Emotet malware returns after a three-month hiatus

2 months ago · 0 comments

The Emotet malware campaign continues after a lull of 3 months. Malicious emails began to reach people all over the world.

Emotet is a known malware distributed via email. It is delivered to the target computer via malicious Microsoft Word and Excel attachments. When users open these documents and enable macros, the Emotet DLL is loaded into memory and then silently waits for instructions from a remote C2 server.

Eventually, the malware starts stealing victims' emails and contacts for use in future Emotet campaigns or downloading additional payloads such as Cobalt Strike or other malware.

Although Emotet was considered one of the most prevalent malware in the past, its campaign has been slowly fading. The last spam operation was observed in November 2022.

Cybersecurity company Cofense and the Cryptolaemus group have warned that the Emotet botnet has resumed sending emails again.

In the current campaign, the attackers use emails purporting to contain tax records. ZIP archives attached to emails weigh 500 megabytes or more. These are bloated Word documents, artificially increased in weight to make it harder for antivirus solutions to scan. The docs use Emotet's "Red Dawn" template, prompting users to include file content so that it "displays properly".

These malicious documents contain a whole bunch of different macros that download the Emotet loader as a DLL from malicious sites, many of which are hacked WordPress blogs.

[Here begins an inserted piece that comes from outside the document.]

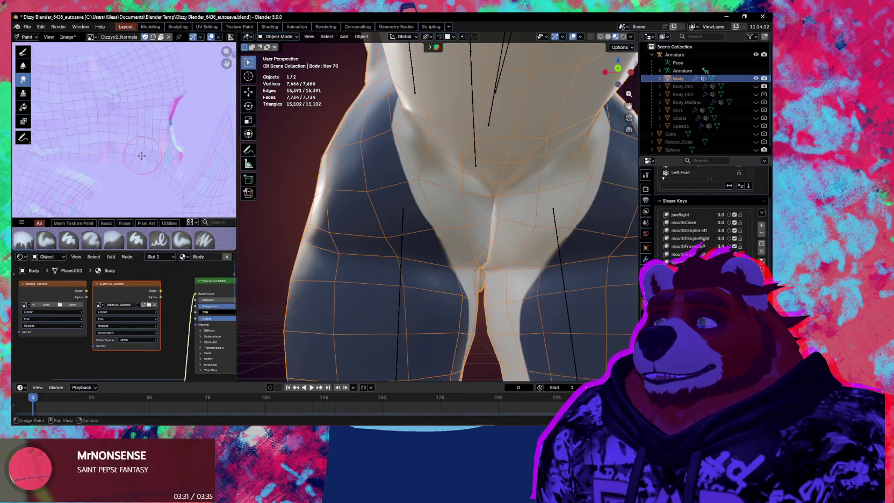
{"action": "scroll", "coordinate": [146, 155], "scroll_direction": "up", "scroll_amount": 1}
{"action": "scroll", "coordinate": [154, 154], "scroll_direction": "up", "scroll_amount": 1}
{"action": "scroll", "coordinate": [161, 153], "scroll_direction": "up", "scroll_amount": 1}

Once downloaded, Emotet is saved in a randomly named folder in the %LocalAppData% folder and launched using regsvr32.exe. Once launched, the malware runs in the background, waiting for commands that will likely install additional payloads on the computer. These attacks typically result in data theft and full scale ransomware attacks.

Cofense specialists said that they have not yet seen any additional payloads in this particular campaign. The malware simply collects data for future spam campaigns.

In order not to fall for the hook of scammers, it is enough just not to run Microsoft Office files and other documents of dubious origin. This will most likely protect your data, time and nerves, preventing attackers from doing what they intended.